ゴーサッチ氏がアメリカ最高裁判事に:少数派の抵抗を封じる議事ルールの変更を考える

アメリカ合衆国最高裁の判事として、保守派のゴーサッチ氏が上院による同意により選任されたというニュースが流れてきました。

Neil Gorsuch Confirmed by Senate as Supreme Court Justice | New York Times

 
アメリカ合衆国最高裁の判事は、大統領が指名するものの、上院の「助言と同意」が必要とされています。同意を阻止するために、これまで上院の少数派は、フィリバスター(議事妨害)と呼ばれる戦術を利用することができました。フィリバスターが行われると、上院議員100人中、フィリバスターの打ち切りに必要な60名の賛成がない限り、採決にたどり着けなかったわけです。
 
ゴーサッチ氏への同意にあたって、共和党は「核オプション」と呼ばれた戦術を用いました。議事ルールを変更し、最高裁判事への同意についてフィリバスターを終結させるために必要な票数を、60から、単純過半数(51人)に変更したのです。これにより、最高裁判事指名への同意は、単純に多数派が決定できるようになり、今回のゴーサッチ氏への同意につながりました。
 
昨年、オバマ前大統領が最高裁判事候補として指名したガーランド判事について、共和党が、選挙が近いことを理由に、上院でのヒアリングにすら応じませんでした。今回民主党がフィリバスターを行使したのは、この共和党の対応への反撃が理由となっています。公平性のために付記すれば、議事終結の要件のうち、下級裁判所の判事や行政府の長官について2013年に緩和したのは民主党です。民主党からも、共和党からも、今回の最高裁判事同意をめぐる政争は、ある種の意趣返しと移っているのでしょう。
 
意思決定のルール(たとえば日本国憲法の改正には各院の総議員の3分の2の同意が必要であるとか)には、相応の先人の知恵が詰まっていることが多いように思われます。これを、目の前の政治的目標の実現のために変更することは、超党派での合意形成のための努力をおろそかにさせ、熟議による政治から遠ざかる結果となる危険性をはらんでいます。
 
少なくとも、今回の議事ルール変更は、この先民主党が大統領と上院の多数を奪い返した際に、共和党に不利に働くことは間違いありません。
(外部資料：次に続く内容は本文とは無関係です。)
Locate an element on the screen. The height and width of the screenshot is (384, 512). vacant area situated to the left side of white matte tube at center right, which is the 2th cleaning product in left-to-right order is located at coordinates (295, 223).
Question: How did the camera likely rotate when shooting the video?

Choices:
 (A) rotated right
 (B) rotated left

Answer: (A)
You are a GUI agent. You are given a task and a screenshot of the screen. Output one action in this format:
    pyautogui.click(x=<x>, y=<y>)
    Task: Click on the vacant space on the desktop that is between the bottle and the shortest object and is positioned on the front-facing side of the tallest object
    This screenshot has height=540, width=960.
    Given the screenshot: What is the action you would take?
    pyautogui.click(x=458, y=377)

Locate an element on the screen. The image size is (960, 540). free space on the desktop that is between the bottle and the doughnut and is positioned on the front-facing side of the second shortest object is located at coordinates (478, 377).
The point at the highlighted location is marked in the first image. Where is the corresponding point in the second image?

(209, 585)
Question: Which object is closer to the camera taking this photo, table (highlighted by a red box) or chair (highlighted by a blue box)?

議論のルールは、自らが少数派となり得ることを常に意識して検討される必要があるのではないでしょうか。
 
こうして、スカリア判事の死去によって生じた最高裁の空席は、無事に(?)保守派によって埋められ、最高裁は保守派5対リベラル派4という構成に戻ることになりました。今後のゴーサッチ判事の見解が注目されます。